In the early days of the pandemic, Jonathan Travis and his friend Ethan Rafii were visiting another friend’s country house outside New York City when they began to dream big. What if they pooled their resources and bought a shared house together?
“To be candid, we were having a mushroom experience,” said Mr. Rafii, 38, who works in finance and is a partner in Kettl, a Japanese tea company. He and Mr. Travis had become friends through a shared passion for art.
As they were lounging that night, Mr. Travis suggested that a shared house could be not only a getaway from their Manhattan apartments, but a place to display their collections and maybe start an artists’ residency.
Mr. Rafii agreed that it was a great idea, but he didn’t expect to hear about it again. “The next day, he started sending me houses,” Mr. Rafii said. “And I realized this guy was serious.”

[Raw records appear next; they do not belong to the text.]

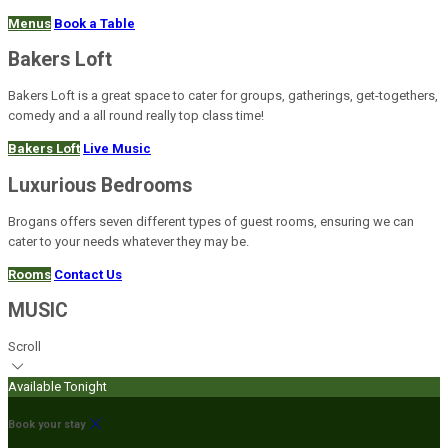
Menus
Book a Table
Bakers Loft
Bakers Loft is a great space to cater for groups, gatherings, get-togethers,
comedy and a all round really top class time!
Bakers Loft
Live Music
Luxurious Bedrooms
Brogans offers seven different types of guest rooms, ensuring we can
cater to your needs whatever they may be.
Rooms
Contact Us
MUSIC
Scroll
Available Tonight
Book your stay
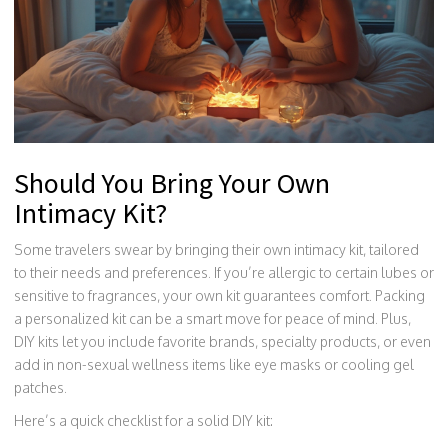
Should You Bring Your Own
Intimacy Kit?
Some travelers swear by bringing their own intimacy kit, tailored
to their needs and preferences. If you’re allergic to certain lubes or
sensitive to fragrances, your own kit guarantees comfort. Packing
a personalized kit can be a smart move for peace of mind. Plus,
DIY kits let you include favorite brands, specialty products, or even
add in non-sexual wellness items like eye masks or cooling gel
patches.
Here’s a quick checklist for a solid DIY kit:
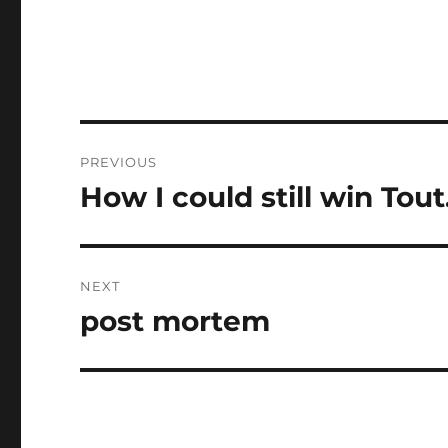
Post
PREVIOUS
navigation
How I could still win Tout
Previous
post:
NEXT
post mortem
Next
post:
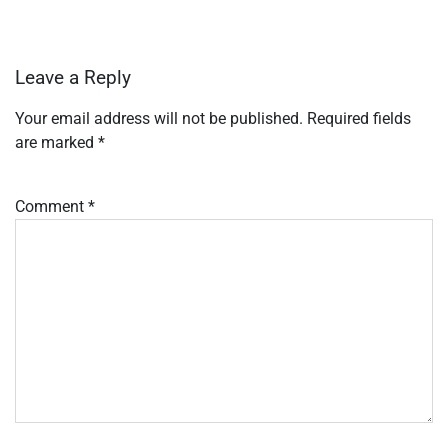
Leave a Reply
Your email address will not be published.
Required fields
are marked
*
Comment
*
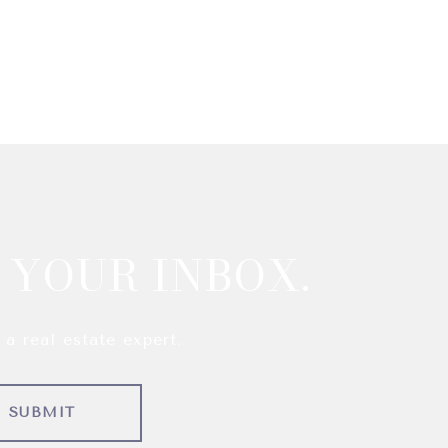
 YOUR INBOX.
a real estate expert.
SUBMIT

To Mr. Travis, 37, buying a house together made a lot of sense. “It was an aha moment,” he said. “We’re both single guys without families, so why not do this together?”
It didn’t take long for Mr. Travis, an art-focused real estate agent who has been instrumental in TriBeCa’s emergence as an art destination after helping numerous galleries relocate there, to assemble a list of options. After a single day of house hunting, they found the place they wanted: a quirky manor with more than 5,000 square feet in Chappaqua, N.Y.

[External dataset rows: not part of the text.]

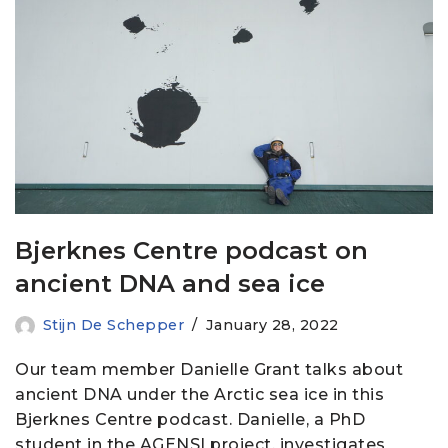
Bjerknes Centre podcast on
ancient DNA and sea ice
Stijn De Schepper
January 28, 2022
Our team member Danielle Grant talks about
ancient DNA under the Arctic sea ice in this
Bjerknes Centre podcast. Danielle, a PhD
student in the AGENSI project, investigates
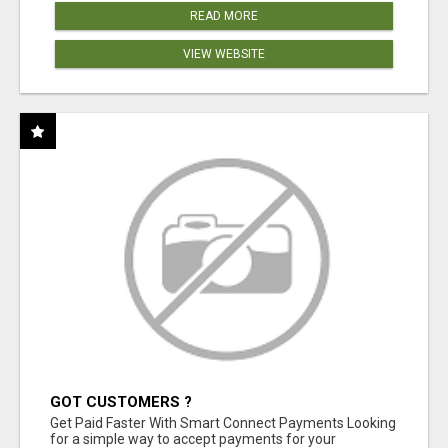
READ MORE
VIEW WEBSITE
GOT CUSTOMERS ?
Get Paid Faster With Smart Connect Payments Looking
for a simple way to accept payments for your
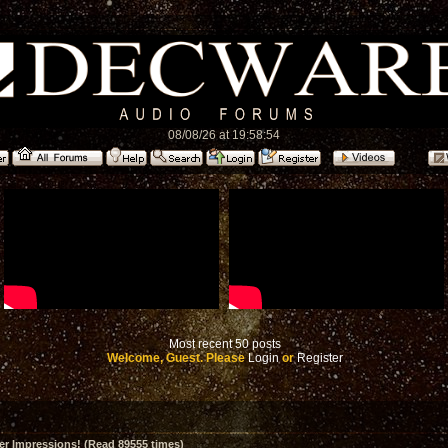
08/08/26 at 19:58:54
Most recent 50 posts
Welcome, Guest. Please
Login
or
Register
er Impressions! (Read 89555 times)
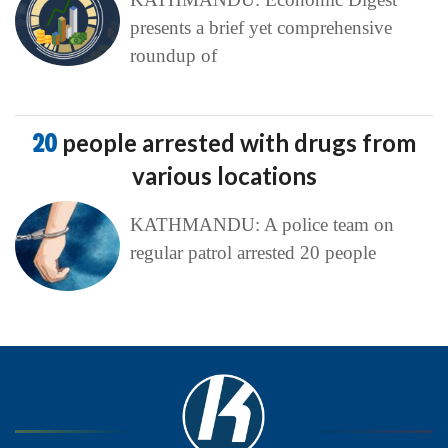
presents a brief yet comprehensive
roundup of
20
people arrested with drugs from
various locations
KATHMANDU: A police team on
regular patrol arrested 20 people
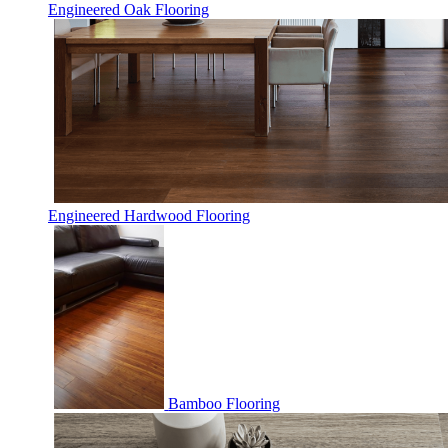
Engineered Oak Flooring
Engineered Hardwood Flooring
Bamboo Flooring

The late 19th-century home had soaring ceilings, tall arched windows and organic curves everywhere they looked. As Mr. Travis put it, “It had a cathedral-esque feel to it.”
A binder of documents left in the house said it had been built by a doctor named Max Wolfe as a wellness retreat. The property was littered with timeworn sculptures, including one of the wolf from “Little Red Riding Hood,” adding to its eccentric allure.
The friends struck a deal to buy the property for $1.65 million and closed in October 2020. They christened the house Wolf Hill, inspired by the name of the original owner and the wolf sculpture. Then they recruited Rachel Holzman, an interior designer, to update it. Mr. Travis and Mr. Raffi wanted to maintain the character of the house, but asked Ms. Holzman to renovate the dated bathrooms and kitchen, and to refresh the worn wood floors and plaster walls.
“We wanted everything to be super clean and livable,” Ms. Holzman said. “We wanted to go neutral, but still be interesting, to let the art speak for itself.”
So they stained the wood floors dark brown, painted doors and interior woodwork charcoal gray, and coated most of the walls in white. Deeper colors were used in more intimate spaces, like the dark-gray dining room and putty-colored sunroom.
For the home’s most dramatic new feature, the friends commissioned Simone Bodmer-Turner, an artist, to design and install a wall treatment of plaster waves that swirl above the fireplace in the great room and swoop down to create a firewood holder and bench.
“It was important for us to have artists stake their claim,” Mr. Raffi said. “And she absolutely crushed it.”
They asked another artist, Minjae Kim, to build custom wood tables, including a long, rustic coffee table that sits between a pair of white linen sofas in the great room.
In all, they spent about $500,000 updating the house, then filled it with more than a hundred works of art. But the art on display continues to change. Twice a year, the friends choose an emerging artist and offer studio space for four months — sometimes at the house, sometimes elsewhere. Then they present an exhibition at the house.
Each exhibition “is a great big party,” Mr. Rafii said, “with all these artists, collectors, gallerists and friends who come together to celebrate the artist’s work.”
When the work sells, half of the money goes to the artist and the other half goes to a nonprofit organization of their choice, after the costs of the residency are covered. Mr. Travis and Mr. Rafii earn nothing, they said.
In June, they presented the work of Amorelle Jacox, who chose to donate funds to TGI Justice Project. Last winter, they hosted Telvin Wallace, who donated to the art program at the elementary school he attended in North Carolina.
Two friends buying real estate together may seem risky, but thus far Mr. Travis and Mr. Rafii have been too busy enjoying themselves to worry much about conflict. They stay at the house separately or together, whenever they feel like it, and routinely entertain their families and friends there.
“It’s a big place,” Mr. Travis said, which gives everyone space to spread out, while allowing the friends to pursue their passion project. “Why wouldn’t we do this?”